Up until that moment, Leon was the name Ovid went by in the neighborhood and at the factory. Leon Helfer. The firm hand of the stranger he later came to know only as the Claw had materialized out of the weave of a heavy, burgundy-red curtain; the spirit had literally pulled its way from the haunted cloth. In a soft whisper he said, “You are Ovid. I know you from the ages. You are not alone; your mother sent me. You're not a factory worker, you're a speaker of divine truth.”
At the time, Ovid had not understood the allusion to his being a speaker of divine truth, but he did understand the remarks about his mother, and the fact that the Claw had been sent by her, that he was there to guide and direct him.
That was enough for Leon Helfer. He liked being Ovid, once he got over his horror and disdain for the blood and the evisceration, and the feeding on flesh.
According to the Claw, in the distant past his family had always eaten flesh, and in time his genetic makeup and inborn need for human flesh would make itself felt. And it did… it did. The Claw, for all his ill temper and tantrums, had never told Ovid a lie. He had that in common with his mother, too.
“ Together, we can work miracles. Will you follow me? Will you do my bidding? Will you accept me as your master?” He could hear the Claw's voice in his head as if it were lodged there, as if it had been implanted that first moment he had been asked these same questions.
He looked down at his poetry and read aloud what he had written:
Eyes no longer see
The power vested in me…
I am the Claw who makes the law…
Those who come to me
Are redeemed in a sea of blood and cleansed of their unholy sins…

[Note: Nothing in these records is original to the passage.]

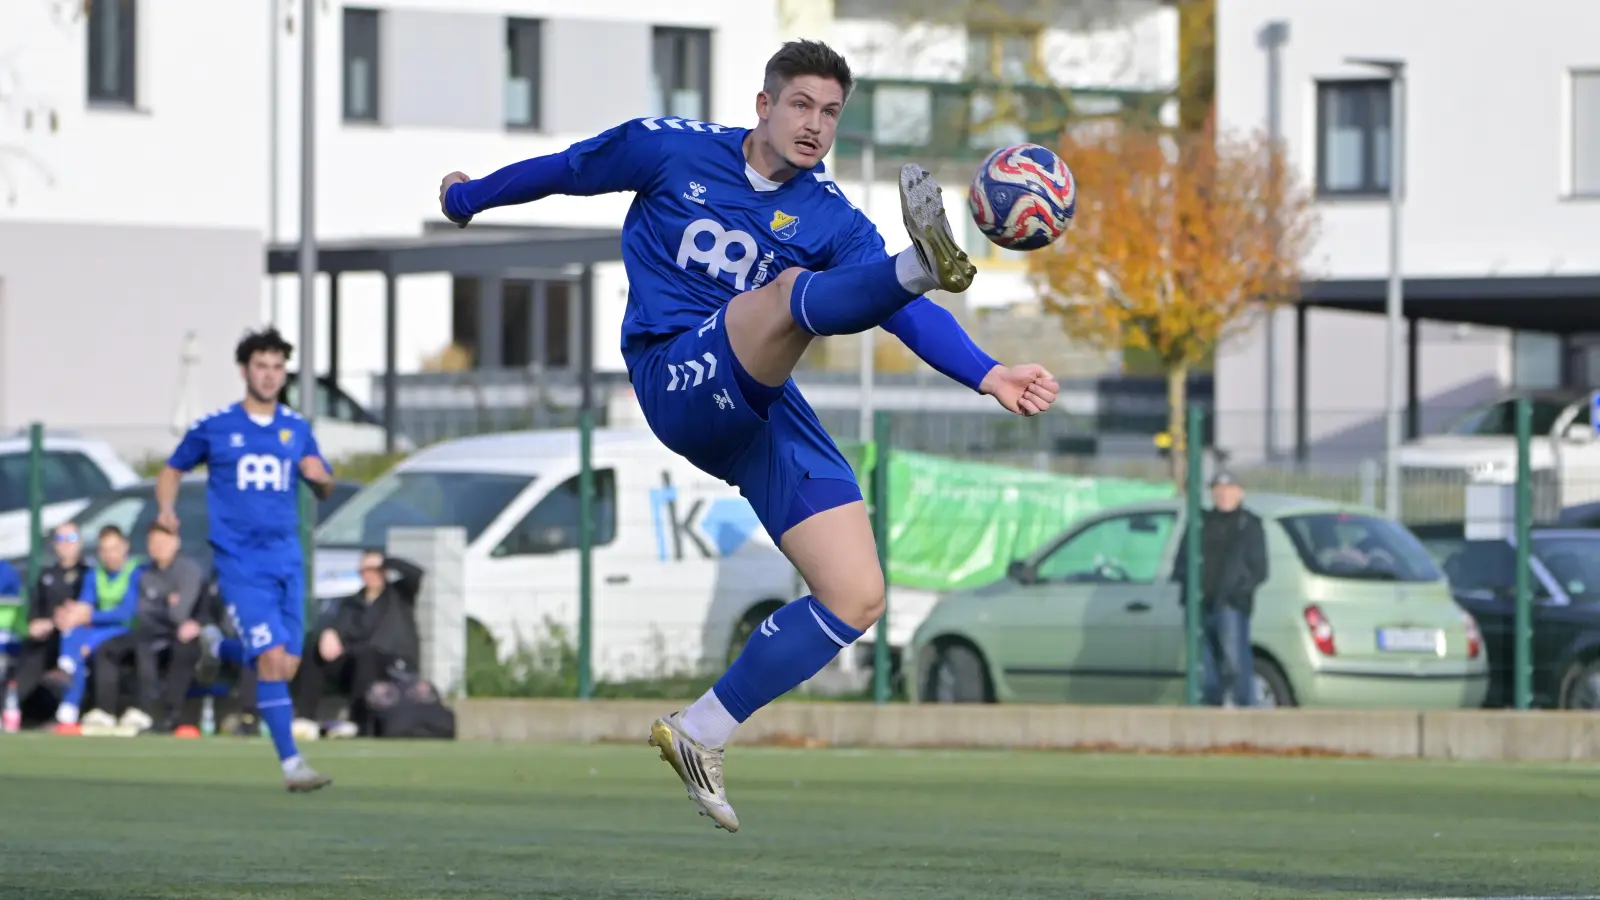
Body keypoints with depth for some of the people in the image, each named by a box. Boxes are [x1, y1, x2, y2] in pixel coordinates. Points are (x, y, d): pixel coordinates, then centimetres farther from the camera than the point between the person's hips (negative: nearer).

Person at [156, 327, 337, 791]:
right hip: (239, 562, -4)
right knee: (273, 658, -16)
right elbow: (172, 470, 14)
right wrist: (165, 509, -6)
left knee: (286, 666, 5)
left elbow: (324, 489, 18)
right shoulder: (214, 427, 0)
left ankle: (218, 646, 35)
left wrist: (321, 477, -7)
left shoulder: (297, 428, 9)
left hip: (286, 559, 4)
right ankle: (291, 763, -13)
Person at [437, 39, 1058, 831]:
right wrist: (470, 198, 30)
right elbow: (564, 171, 17)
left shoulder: (830, 217, 6)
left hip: (760, 407, 5)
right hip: (677, 379, -5)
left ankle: (700, 733, 5)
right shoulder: (670, 149, 1)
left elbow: (904, 313, -7)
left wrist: (985, 374, -22)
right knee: (793, 286, -35)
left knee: (857, 598, -8)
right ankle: (924, 261, -70)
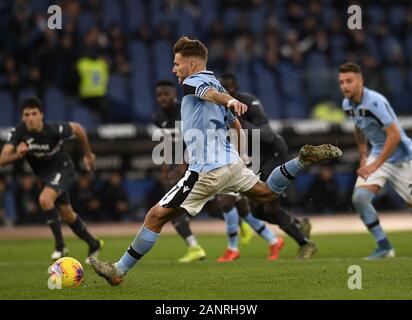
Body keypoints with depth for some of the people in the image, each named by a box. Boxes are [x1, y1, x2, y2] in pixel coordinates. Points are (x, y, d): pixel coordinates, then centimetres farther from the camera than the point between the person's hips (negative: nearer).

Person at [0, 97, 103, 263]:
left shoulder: (55, 130, -30)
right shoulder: (18, 132, -23)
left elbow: (77, 128, -9)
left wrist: (87, 154, 5)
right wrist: (17, 155, -51)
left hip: (62, 169, -5)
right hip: (44, 175, 5)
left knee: (45, 199, -31)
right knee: (67, 215, 17)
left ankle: (60, 245, -18)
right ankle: (93, 244, 38)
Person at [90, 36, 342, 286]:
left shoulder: (193, 82, -6)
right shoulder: (214, 82, 21)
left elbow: (211, 93, -30)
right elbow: (236, 125, 30)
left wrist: (231, 102, -51)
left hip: (206, 171, -9)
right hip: (231, 162, 9)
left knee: (156, 216, -6)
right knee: (266, 192, 29)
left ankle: (119, 271, -5)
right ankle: (305, 159, 8)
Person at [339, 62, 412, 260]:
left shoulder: (375, 102, -25)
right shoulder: (348, 104, 0)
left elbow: (394, 135, -27)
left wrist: (375, 165, -26)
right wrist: (363, 158, 16)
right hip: (378, 154, 7)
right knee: (359, 198, -14)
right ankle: (384, 247, -5)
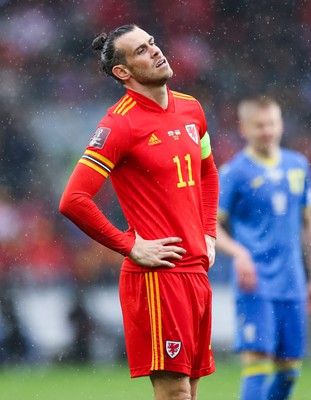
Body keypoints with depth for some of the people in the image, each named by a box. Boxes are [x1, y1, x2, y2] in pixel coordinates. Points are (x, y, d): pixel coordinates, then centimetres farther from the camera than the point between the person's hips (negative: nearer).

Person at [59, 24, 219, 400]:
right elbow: (73, 201, -17)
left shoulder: (191, 109, 12)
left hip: (196, 271, 7)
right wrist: (129, 246, -13)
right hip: (157, 275, -7)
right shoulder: (120, 124, -12)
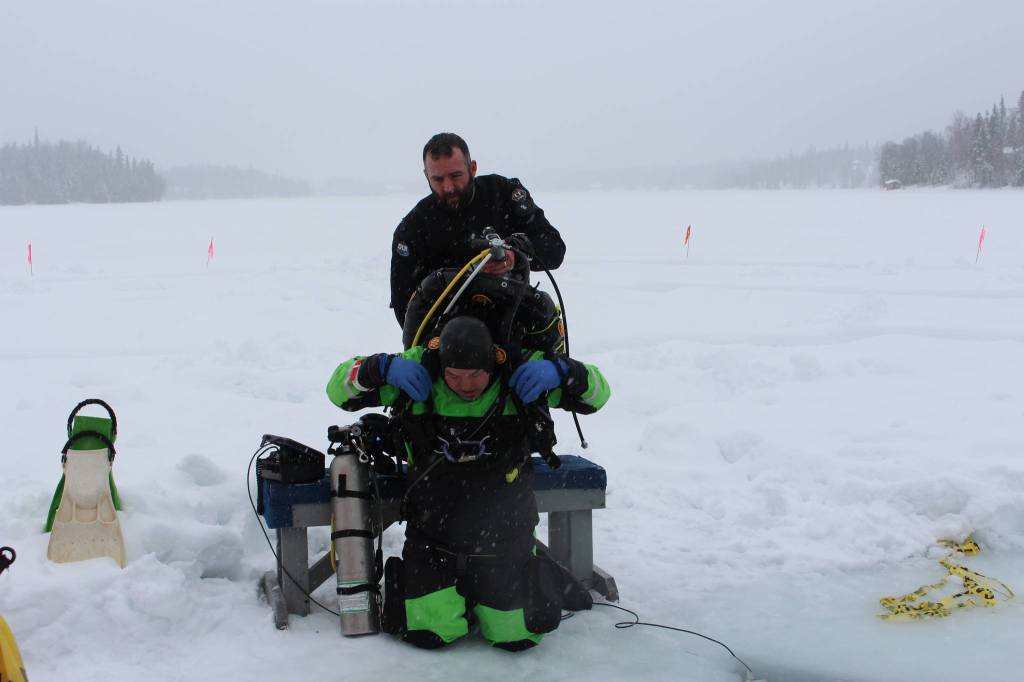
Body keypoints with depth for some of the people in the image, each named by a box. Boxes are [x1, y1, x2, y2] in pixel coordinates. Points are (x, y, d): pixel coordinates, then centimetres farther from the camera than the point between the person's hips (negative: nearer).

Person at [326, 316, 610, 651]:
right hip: (432, 533, 1)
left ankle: (537, 575, 34)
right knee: (429, 632, -5)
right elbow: (339, 390, -4)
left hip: (504, 536, 0)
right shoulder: (418, 367, -13)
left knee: (516, 635, 2)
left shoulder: (521, 371, -13)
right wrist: (382, 367, -23)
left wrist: (561, 370, -23)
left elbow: (596, 395, -3)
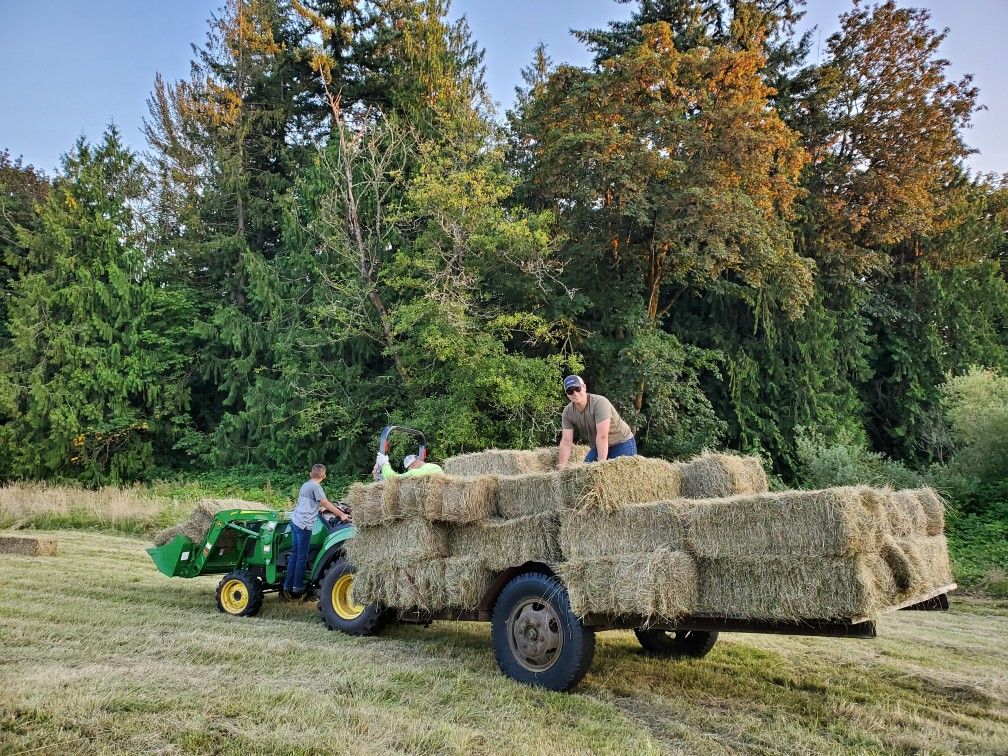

It read too much like a catechism, far too Catholic for his needs. He set about the business of rethinking and rewriting.
After a few hours and innumerable drafts, his poem was complete. It read:
My teeth will have your eyes
And feed on your banal cries…
Your sins will be eaten away
That you might live another day…
The Claw is no name for him
Who gives you eternal life
By eating away your sin…
My rabid, hungry sin-feast
Will out in the end
To give you eternal peace.
“ Not bad,” he told himself. Not half-bad for someone who didn't understand the first thing about iambic pentameter, or whatever they called these things, someone who had never written poetry before. The Claw was right. It was in his genes, this desire to destroy and to create, all wrapped up together like two hands clasped.
Still, he dared not send the poem for publication.
He wondered again if the Claw would come to visit tonight.